Ok I'm quite happy to be shot down in flames here
But has anyone noticed any appreciable difference when adjusting float height on Amal concentrics?
I've played with adjusting float height in the past but have never noticed a difference
Maybe it's just me
But as long as the float isn't too high and flooding
Or way too low I can't honestly say I've noticed a difference?
Amal says: "Although the Concentric carburetter will function across a wide range of fuel levels, an accurate fuel level is the foundation of the overall jetting of the carburetter and makes a significant contribution to the smoothness and performance of an engine"
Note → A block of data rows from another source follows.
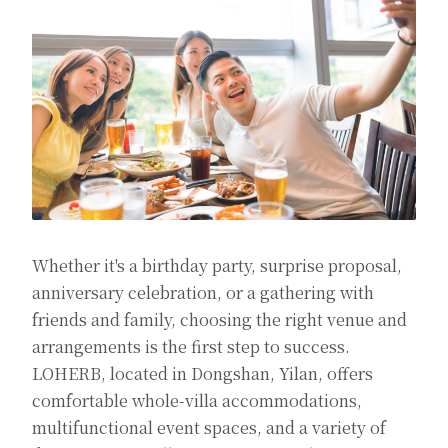
Whether it's a birthday party, surprise proposal,
anniversary celebration, or a gathering with
friends and family, choosing the right venue and
arrangements is the first step to success.
LOHERB, located in Dongshan, Yilan, offers
comfortable whole-villa accommodations,
multifunctional event spaces, and a variety of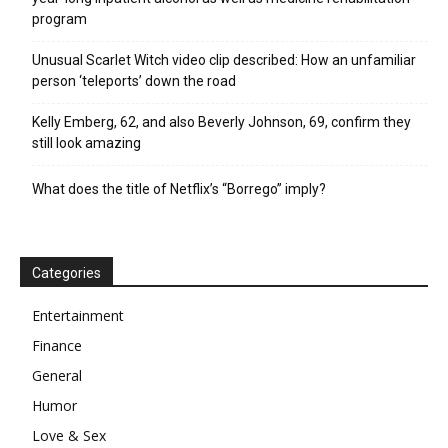
program
Unusual Scarlet Witch video clip described: How an unfamiliar
person ‘teleports’ down the road
Kelly Emberg, 62, and also Beverly Johnson, 69, confirm they
still look amazing
What does the title of Netflix’s “Borrego” imply?
Categories
Entertainment
Finance
General
Humor
Love & Sex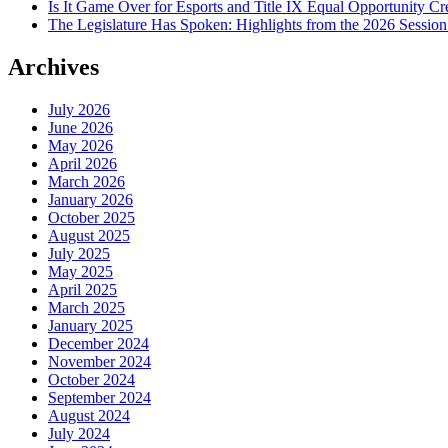
Is It Game Over for Esports and Title IX Equal Opportunity Cr
The Legislature Has Spoken: Highlights from the 2026 Sessio
Archives
July 2026
June 2026
May 2026
April 2026
March 2026
January 2026
October 2025
August 2025
July 2025
May 2025
April 2025
March 2025
January 2025
December 2024
November 2024
October 2024
September 2024
August 2024
July 2024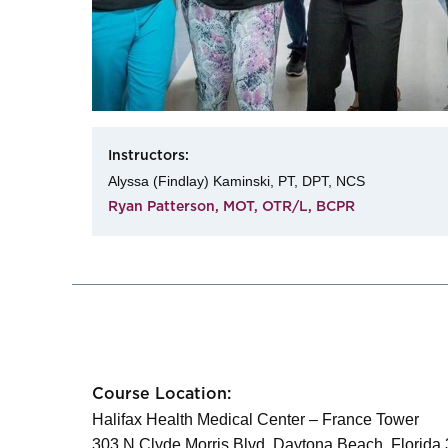
Instructors:
Alyssa (Findlay) Kaminski, PT, DPT, NCS
Ryan Patterson, MOT, OTR/L, BCPR
Course Location:
Halifax Health Medical Center – France Tower
303 N Clyde Morris Blvd, Daytona Beach, Florida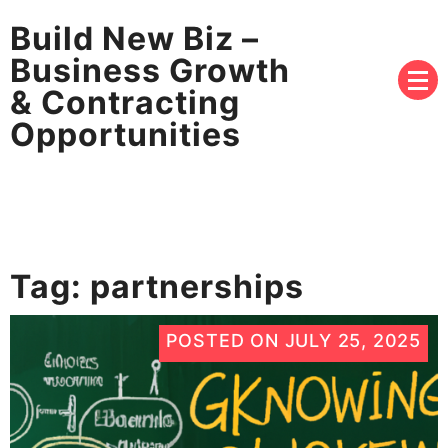
Build New Biz –
Business Growth
& Contracting
Opportunities
Tag:
partnerships
POSTED ON
JULY 25, 2025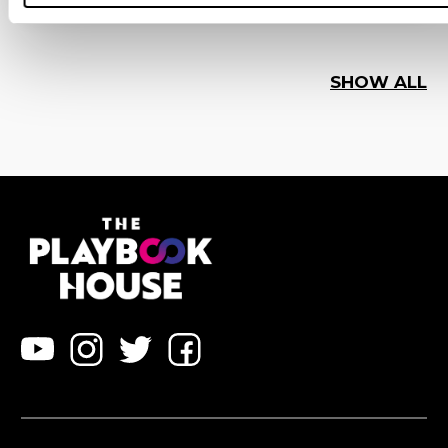
SHOW ALL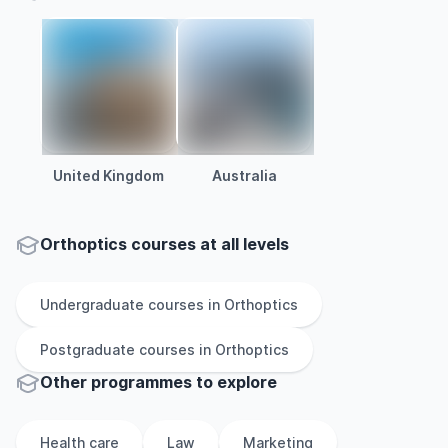
United Kingdom
Australia
Orthoptics courses at all levels
Undergraduate
courses in
Orthoptics
Postgraduate
courses in
Orthoptics
Other
programmes to explore
Health care
Law
Marketing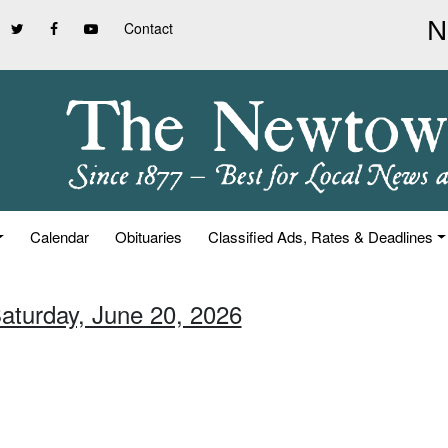
Contact
Calendar
Obituaries
Classified Ads, Rates & Deadlines
Saturday, June 20, 2026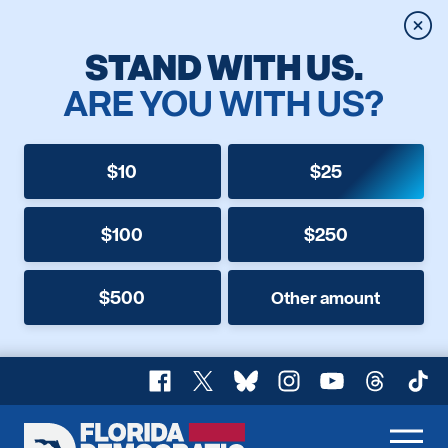
Clos
STAND WITH US.
ARE YOU WITH US?
$10
$25
$100
$250
$500
Other amount
Facebook
X
Bluesky
Instagram
YouTube
Threads
TikT
Florida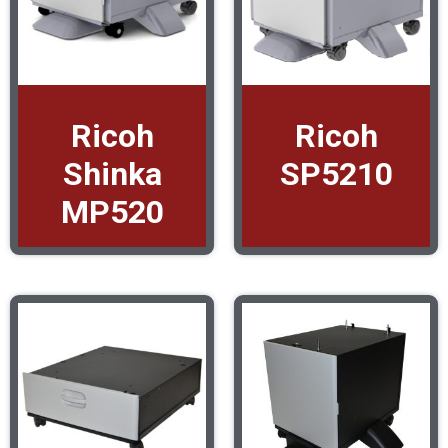
Ricoh
Ricoh
Shinka
SP5210
MP520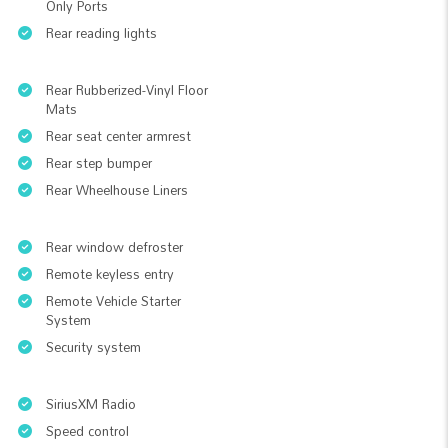
Only Ports
Rear reading lights
Rear Rubberized-Vinyl Floor
Mats
Rear seat center armrest
Rear step bumper
Rear Wheelhouse Liners
Rear window defroster
Remote keyless entry
Remote Vehicle Starter
System
Security system
SiriusXM Radio
Speed control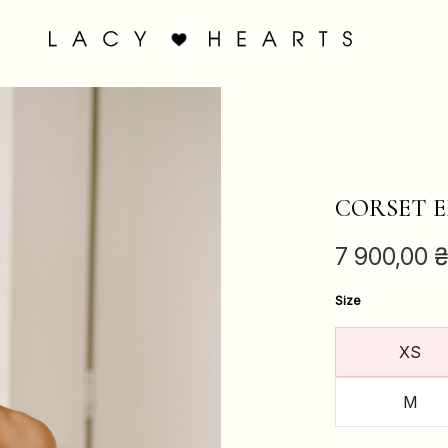
CORSET E
7 900,00
Size
XS
M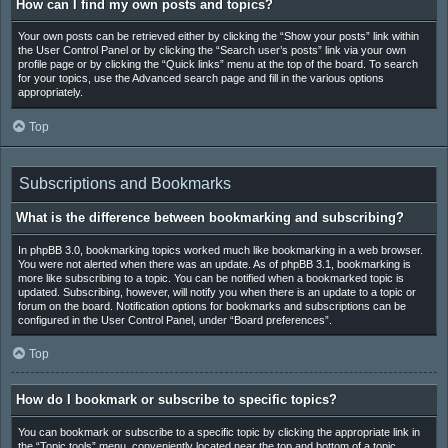
How can I find my own posts and topics?
Your own posts can be retrieved either by clicking the “Show your posts” link within
the User Control Panel or by clicking the “Search user’s posts” link via your own
profile page or by clicking the “Quick links” menu at the top of the board. To search
for your topics, use the Advanced search page and fill in the various options
appropriately.
Top
Subscriptions and Bookmarks
What is the difference between bookmarking and subscribing?
In phpBB 3.0, bookmarking topics worked much like bookmarking in a web browser.
You were not alerted when there was an update. As of phpBB 3.1, bookmarking is
more like subscribing to a topic. You can be notified when a bookmarked topic is
updated. Subscribing, however, will notify you when there is an update to a topic or
forum on the board. Notification options for bookmarks and subscriptions can be
configured in the User Control Panel, under “Board preferences”.
Top
How do I bookmark or subscribe to specific topics?
You can bookmark or subscribe to a specific topic by clicking the appropriate link in
the “Topic tools” menu, conveniently located near the top and bottom of a topic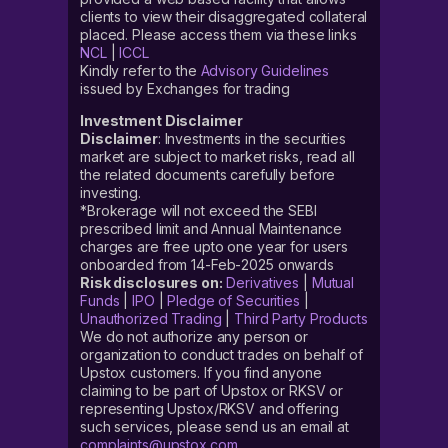
clients to view their disaggregated collateral
placed. Please access them via these links
NCL
|
ICCL
Kindly refer to the
Advisory Guidelines
issued by Exchanges for trading
Investment Disclaimer
Disclaimer
: Investments in the securities
market are subject to market risks, read all
the related documents carefully before
investing.
*Brokerage will not exceed the SEBI
prescribed limit and Annual Maintenance
charges are free upto one year for users
onboarded from 14-Feb-2025 onwards
Risk disclosures on:
Derivatives
|
Mutual
Funds
|
IPO
|
Pledge of Securities
|
Unauthorized Trading
|
Third Party Products
We do not authorize any person or
organization to conduct trades on behalf of
Upstox customers. If you find anyone
claiming to be part of Upstox or RKSV or
representing Upstox/RKSV and offering
such services, please send us an email at
complaints@upstox.com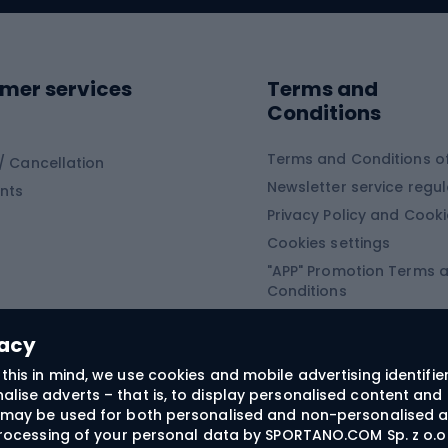
ing shoes
Sledges and slide
ing equipment
mer services
Terms and
ing winter equipment
Wooden sledges
Conditions
Plastic sleds
ing
Slides
Terms and Conditions of
/ Cancellation
Newsletter service regul
nts
ishing
Privacy Policy and Cook
Snowboard
h Fishing
Cookies settings
"APP" Promotion Terms 
ng fishing
Snowboards
Conditions
angling
Snowboard boots
"SECRET" Promotion Ter
 fishing - feeder
Snowboard bindings
Conditions
vacy
Snowboard clothing
this in mind, we use cookies and mobile advertising identifie
lise adverts – that is, to display personalised content and 
ts medicine
rs may be used for both personalised and non-personalised a
 processing of your personal data by SPORTANO.COM Sp. z o.o.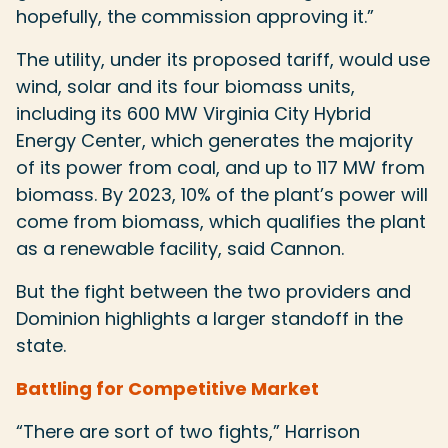
hopefully, the commission approving it.”
The utility, under its proposed tariff, would use
wind, solar and its four biomass units,
including its 600 MW Virginia City Hybrid
Energy Center, which generates the majority
of its power from coal, and up to 117 MW from
biomass. By 2023, 10% of the plant’s power will
come from biomass, which qualifies the plant
as a renewable facility, said Cannon.
But the fight between the two providers and
Dominion highlights a larger standoff in the
state.
Battling for Competitive Market
“There are sort of two fights,” Harrison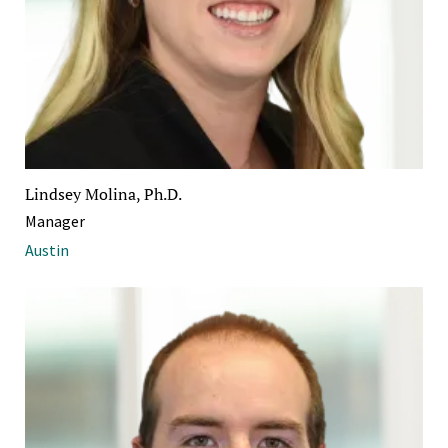
Lindsey Molina, Ph.D.
Manager
Austin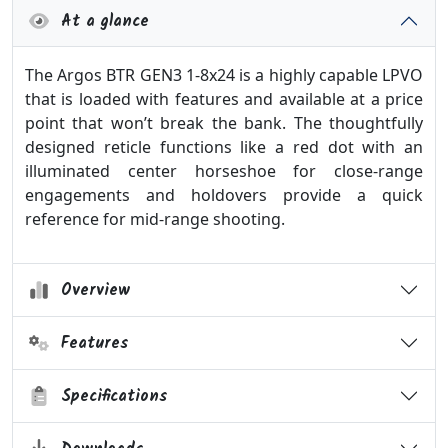
At a glance
The Argos BTR GEN3 1-8x24 is a highly capable LPVO
that is loaded with features and available at a price
point that won’t break the bank. The thoughtfully
designed reticle functions like a red dot with an
illuminated center horseshoe for close-range
engagements and holdovers provide a quick
reference for mid-range shooting.
Overview
Features
Specifications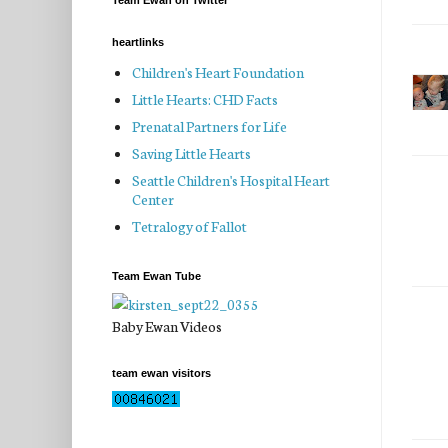
Team Ewan on Twitter
heartlinks
Children's Heart Foundation
Little Hearts: CHD Facts
Prenatal Partners for Life
Saving Little Hearts
Seattle Children's Hospital Heart
Center
Tetralogy of Fallot
Team Ewan Tube
Baby Ewan Videos
team ewan visitors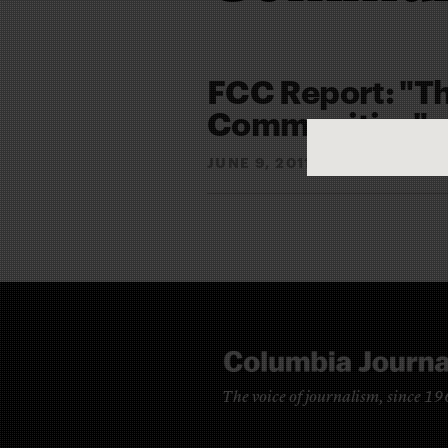
FCC Report: "Th
Communities"
JUNE 9, 2011
JOEL MEARE
By
The voice of journalism, since 1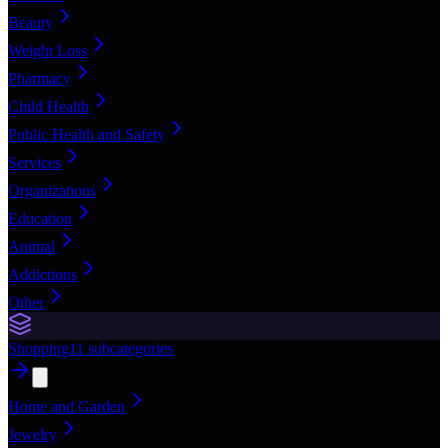
Beauty
Weight Loss
Pharmacy
Child Health
Public Health and Safety
Services
Organizations
Education
Animal
Addictions
Other
Shopping
11
subcategories
Home and Garden
Jewelry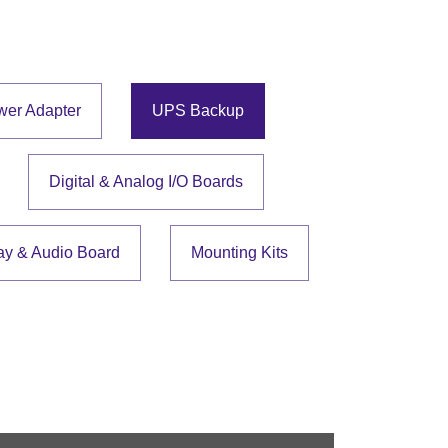
wer Adapter
UPS Backup
Digital & Analog I/O Boards
ay & Audio Board
Mounting Kits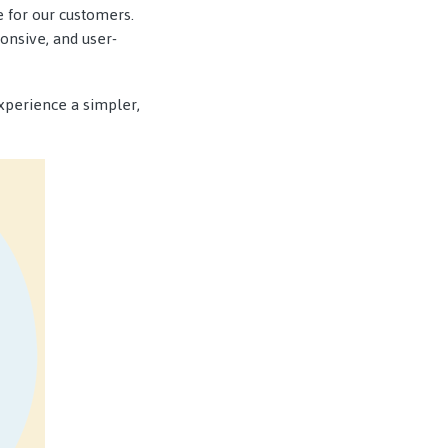
 for our customers.
onsive, and user-
xperience a simpler,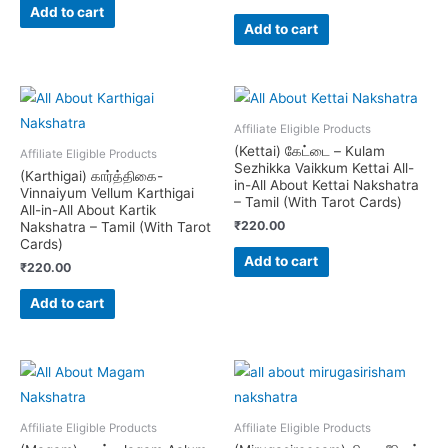
Add to cart
Add to cart
Affiliate Eligible Products
(Kettai) கேட்டை – Kulam
Affiliate Eligible Products
Sezhikka Vaikkum Kettai All-
(Karthigai) கார்த்திகை-
in-All About Kettai Nakshatra
Vinnaiyum Vellum Karthigai
– Tamil (With Tarot Cards)
All-in-All About Kartik
₹
220.00
Nakshatra – Tamil (With Tarot
Cards)
Add to cart
₹
220.00
Add to cart
Affiliate Eligible Products
Affiliate Eligible Products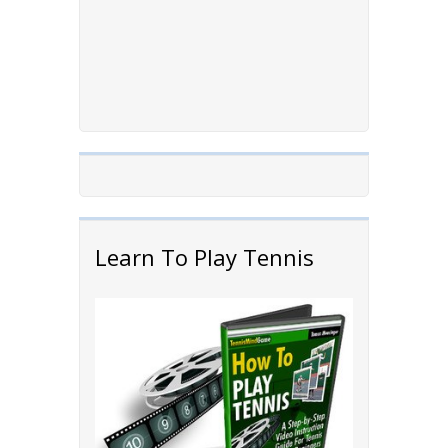
Learn To Play Tennis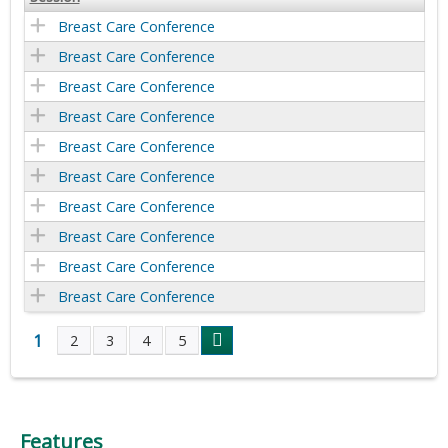
Breast Care Conference
Breast Care Conference
Breast Care Conference
Breast Care Conference
Breast Care Conference
Breast Care Conference
Breast Care Conference
Breast Care Conference
Breast Care Conference
Breast Care Conference
1
2
3
4
5
P
a
Features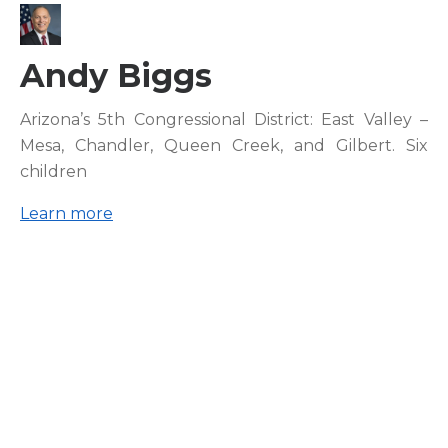
Andy Biggs
Arizona’s 5th Congressional District: East Valley –
Mesa, Chandler, Queen Creek, and Gilbert. Six
children
Learn more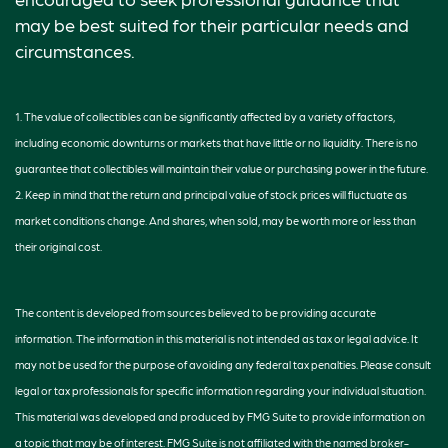
may be best suited for their particular needs and
circumstances.
1. The value of collectibles can be significantly affected by a variety of factors,
including economic downturns or markets that have little or no liquidity. There is no
guarantee that collectibles will maintain their value or purchasing power in the future.
2. Keep in mind that the return and principal value of stock prices will fluctuate as
market conditions change. And shares, when sold, may be worth more or less than
their original cost.
The content is developed from sources believed to be providing accurate
information. The information in this material is not intended as tax or legal advice. It
may not be used for the purpose of avoiding any federal tax penalties. Please consult
legal or tax professionals for specific information regarding your individual situation.
This material was developed and produced by FMG Suite to provide information on
a topic that may be of interest. FMG Suite is not affiliated with the named broker-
Within reason, I agree with you. For one thing, the fuel level is specified the same for all MK1 concentric carbs no matter the mounting angle. Since Norton carbs tilt, the level at the rear of the carb is lower than specified. So, having the overall level low means the rear is quite low and at idle, the pilot circuit fuel suction at the rear of the carb is important. At 1/4 throttle and beyond, it probably makes no "seat of the pants" difference whatever.

IMHO:
1) With dual carbs, the fuel level being the same is more important than the actual level.
2) With single or dual carbs, the fuel level should be as high as possible without the possibility of flooding.